Enterovirus D68 3C protease antagonizes type I interferon signaling by cleaving signal transducer and activator of transcription 1.

Following the successful control of poliovirus, the re-emergence of respiratory enterovirus D68 (EV-D68), a prominent non-polio enterovirus, has become a serious public health concern worldwide. Host innate immune responses are the primary defense against EV-D68 invasion; however, the mechanism underlying viral evasion of the antiviral activity of interferons (IFN) remains unclear. In this study, we found that EV-D68 inhibited type I IFN signaling by cleaving signal transducer and activator of transcription 1 (STAT1), a crucial factor in cellular responses to interferons and other cytokines. We observed that the prototype and circulating EV-D68 strains conserved their ability to induce STAT1 cleavage and attenuate IFN signal transduction. Further investigation revealed that EV-D68 3C protease cleaves STAT1 at the 131Q residue. Interestingly, not all enterovirus-encoded 3C proteases exhibited this ability. EV-D68 and poliovirus 3C proteases efficiently induced STAT1 cleavage; whereas, 3C proteases from EV-A71, coxsackievirus A16, and echoviruses did not. STAT1 cleavage also abolished the nuclear translocation capacity of STAT1 in response to IFN stimulation to activate downstream signaling elements. Overall, these results suggest that STAT1, targeted by viral protease 3C, is utilized by EV-D68 to subvert the host's innate immune response.IMPORTANCEEnterovirus D68 (EV-D68) has significantly transformed over the past decade, evolving from a rare pathogen to a potential pandemic pathogen.

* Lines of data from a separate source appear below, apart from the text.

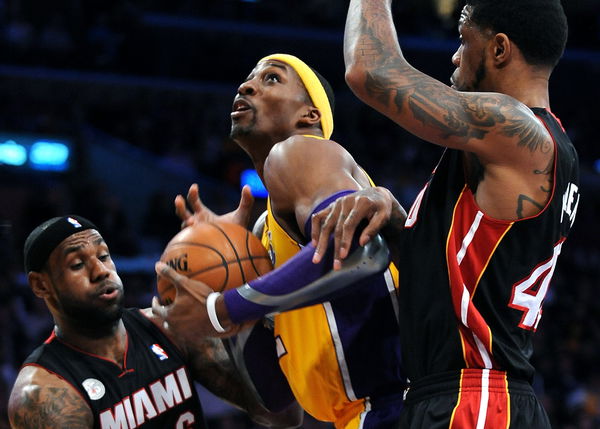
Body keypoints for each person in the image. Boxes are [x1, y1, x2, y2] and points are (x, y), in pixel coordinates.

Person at [310, 0, 580, 428]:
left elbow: (369, 72)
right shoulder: (531, 147)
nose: (454, 56)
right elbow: (460, 274)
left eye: (462, 40)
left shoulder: (516, 129)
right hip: (465, 396)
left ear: (499, 49)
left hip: (474, 401)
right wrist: (393, 213)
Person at [153, 53, 407, 429]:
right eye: (249, 78)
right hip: (362, 416)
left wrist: (221, 309)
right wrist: (236, 262)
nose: (246, 86)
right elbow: (279, 402)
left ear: (309, 116)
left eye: (271, 79)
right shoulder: (266, 231)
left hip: (401, 402)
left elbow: (361, 255)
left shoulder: (300, 150)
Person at [8, 215, 302, 429]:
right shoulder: (44, 393)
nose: (101, 271)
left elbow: (283, 415)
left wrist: (238, 311)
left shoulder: (170, 329)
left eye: (104, 256)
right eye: (77, 264)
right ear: (40, 286)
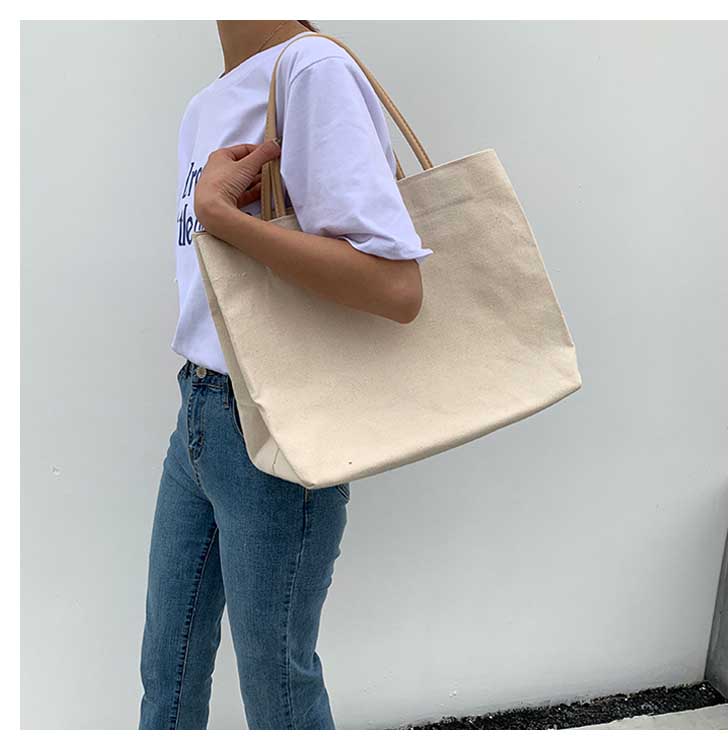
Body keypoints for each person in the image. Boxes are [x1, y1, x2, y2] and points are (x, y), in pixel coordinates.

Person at [138, 19, 432, 731]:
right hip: (198, 410)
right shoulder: (205, 106)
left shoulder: (312, 69)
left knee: (278, 694)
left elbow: (397, 289)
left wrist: (223, 218)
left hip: (277, 419)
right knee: (166, 674)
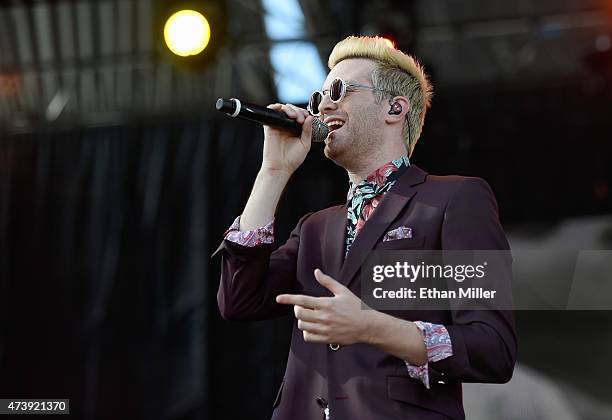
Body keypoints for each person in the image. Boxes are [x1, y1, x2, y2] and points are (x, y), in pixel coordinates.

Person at [213, 36, 517, 420]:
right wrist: (273, 172)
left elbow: (493, 348)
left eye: (339, 90)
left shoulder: (454, 199)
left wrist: (372, 326)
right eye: (318, 97)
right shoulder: (314, 229)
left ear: (394, 107)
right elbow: (238, 300)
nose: (323, 105)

The interferon (IFN) signaling pathway is an important defense mechanism and therapeutic target for the host to resist viral invasion. Previous studies have reported that the EV-D68 virus blocks or weakens immune recognition and IFN production in host cells through diverse strategies; however, the mechanisms of EV-D68 resistance to IFN signaling have not been fully elucidated. Our study revealed that EV-D68 relies on its own encoded protease, 3C, to directly cleave signal transducer and activator of transcription 1 (STAT1), a pivotal transduction component in the IFN signaling pathway, disrupting the IFN-mediated antiviral response. Previous studies on human enteroviruses have not documented direct cleavage of the STAT1 protein to evade cellular immune defenses. However, not all enteroviral 3C proteins can cleave STAT1. These findings highlight the diverse evolutionary strategies different human enteroviruses employ to evade host immunity.